RECORDS FOR THIS EXERCISE:
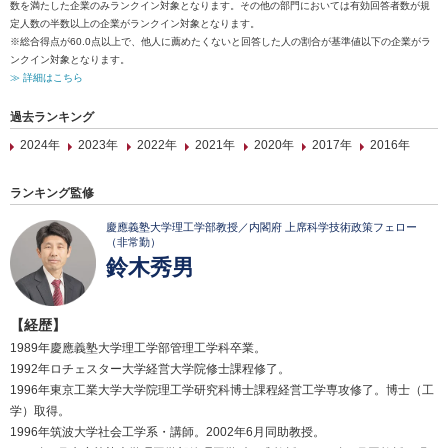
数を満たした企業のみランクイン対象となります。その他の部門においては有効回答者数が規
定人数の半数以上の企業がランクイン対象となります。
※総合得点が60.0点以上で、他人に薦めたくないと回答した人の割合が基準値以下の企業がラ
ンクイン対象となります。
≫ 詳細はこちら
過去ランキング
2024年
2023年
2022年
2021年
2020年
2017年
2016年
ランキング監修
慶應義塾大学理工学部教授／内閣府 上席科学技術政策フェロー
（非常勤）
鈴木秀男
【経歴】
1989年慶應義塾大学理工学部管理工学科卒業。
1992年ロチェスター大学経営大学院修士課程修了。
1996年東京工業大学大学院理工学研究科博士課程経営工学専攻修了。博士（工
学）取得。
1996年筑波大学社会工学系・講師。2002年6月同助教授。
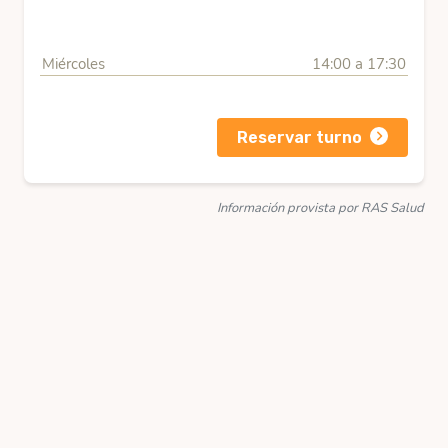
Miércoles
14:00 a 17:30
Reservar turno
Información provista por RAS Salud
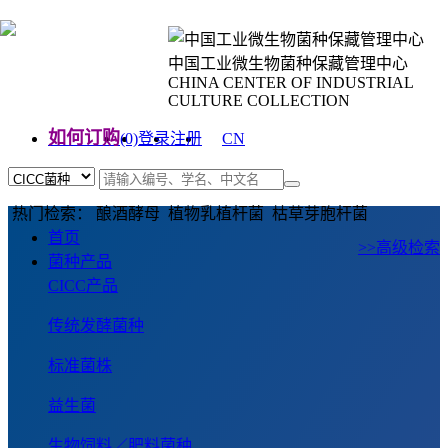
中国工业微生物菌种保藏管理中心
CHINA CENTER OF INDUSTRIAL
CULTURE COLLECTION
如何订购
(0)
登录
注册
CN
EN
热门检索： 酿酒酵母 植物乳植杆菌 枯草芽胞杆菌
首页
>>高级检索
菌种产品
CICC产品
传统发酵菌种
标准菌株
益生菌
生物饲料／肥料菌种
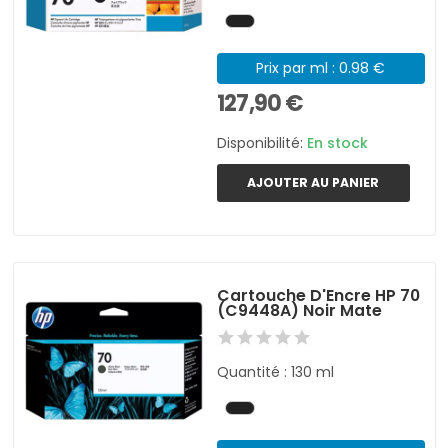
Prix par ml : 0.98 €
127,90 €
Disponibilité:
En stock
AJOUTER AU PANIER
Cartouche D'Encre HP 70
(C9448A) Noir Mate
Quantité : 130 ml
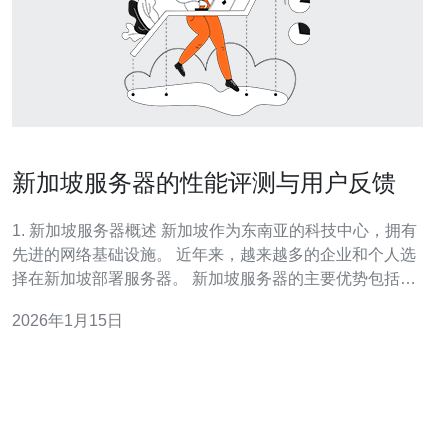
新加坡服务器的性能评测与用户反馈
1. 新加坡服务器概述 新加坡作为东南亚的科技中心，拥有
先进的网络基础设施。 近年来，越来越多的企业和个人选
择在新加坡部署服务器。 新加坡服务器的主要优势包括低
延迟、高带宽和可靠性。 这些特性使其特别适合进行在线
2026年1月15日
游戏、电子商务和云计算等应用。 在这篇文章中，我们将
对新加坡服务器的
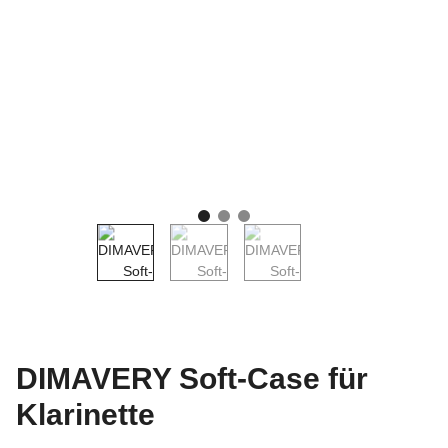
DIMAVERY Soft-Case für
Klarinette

==

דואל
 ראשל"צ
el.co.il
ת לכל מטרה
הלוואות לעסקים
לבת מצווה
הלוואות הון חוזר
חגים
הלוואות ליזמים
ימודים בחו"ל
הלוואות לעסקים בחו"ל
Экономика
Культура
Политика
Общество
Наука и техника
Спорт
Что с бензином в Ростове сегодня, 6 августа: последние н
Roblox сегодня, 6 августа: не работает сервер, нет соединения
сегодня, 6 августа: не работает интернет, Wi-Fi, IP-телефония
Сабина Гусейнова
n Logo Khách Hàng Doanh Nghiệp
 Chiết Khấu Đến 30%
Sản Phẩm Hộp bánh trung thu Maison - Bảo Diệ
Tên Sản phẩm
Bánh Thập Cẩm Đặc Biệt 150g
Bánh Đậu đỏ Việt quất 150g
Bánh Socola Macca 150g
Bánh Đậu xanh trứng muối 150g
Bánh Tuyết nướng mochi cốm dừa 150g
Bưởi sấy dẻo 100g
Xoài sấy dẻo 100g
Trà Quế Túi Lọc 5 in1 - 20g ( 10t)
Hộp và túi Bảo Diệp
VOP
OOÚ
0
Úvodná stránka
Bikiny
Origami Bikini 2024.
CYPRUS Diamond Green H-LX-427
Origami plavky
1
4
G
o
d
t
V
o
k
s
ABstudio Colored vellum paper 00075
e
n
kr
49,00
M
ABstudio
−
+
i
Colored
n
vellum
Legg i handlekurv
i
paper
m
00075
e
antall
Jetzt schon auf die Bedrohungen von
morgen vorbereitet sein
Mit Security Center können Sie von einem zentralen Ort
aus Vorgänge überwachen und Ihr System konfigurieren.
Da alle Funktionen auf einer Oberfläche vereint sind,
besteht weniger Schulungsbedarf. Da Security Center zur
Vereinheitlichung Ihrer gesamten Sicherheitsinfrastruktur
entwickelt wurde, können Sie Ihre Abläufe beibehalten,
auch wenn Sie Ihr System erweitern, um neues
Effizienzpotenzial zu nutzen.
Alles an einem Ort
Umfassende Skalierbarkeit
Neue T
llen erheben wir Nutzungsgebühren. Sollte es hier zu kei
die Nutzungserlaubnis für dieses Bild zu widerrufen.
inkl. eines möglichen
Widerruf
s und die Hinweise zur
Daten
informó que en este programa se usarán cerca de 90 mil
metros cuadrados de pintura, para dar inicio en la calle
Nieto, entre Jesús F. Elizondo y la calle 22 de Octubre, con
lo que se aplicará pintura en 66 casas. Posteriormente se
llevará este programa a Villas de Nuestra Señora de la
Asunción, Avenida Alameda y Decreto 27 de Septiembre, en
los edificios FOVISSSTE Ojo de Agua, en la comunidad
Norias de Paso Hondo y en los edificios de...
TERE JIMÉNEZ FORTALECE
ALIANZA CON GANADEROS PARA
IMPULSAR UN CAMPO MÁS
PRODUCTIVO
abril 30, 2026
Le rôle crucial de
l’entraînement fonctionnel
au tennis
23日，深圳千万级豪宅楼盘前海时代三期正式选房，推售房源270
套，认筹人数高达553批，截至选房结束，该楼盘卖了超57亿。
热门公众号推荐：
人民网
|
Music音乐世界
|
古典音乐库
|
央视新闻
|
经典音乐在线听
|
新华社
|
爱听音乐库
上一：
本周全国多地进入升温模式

TASK BRIEF: The answer must consist of every line from the data that contains the word "августа".

YOUR RESPONSE:
Что с бензином в Ростове сегодня, 6 августа: последние н
Roblox сегодня, 6 августа: не работает сервер, нет соединения
сегодня, 6 августа: не работает интернет, Wi-Fi, IP-телефония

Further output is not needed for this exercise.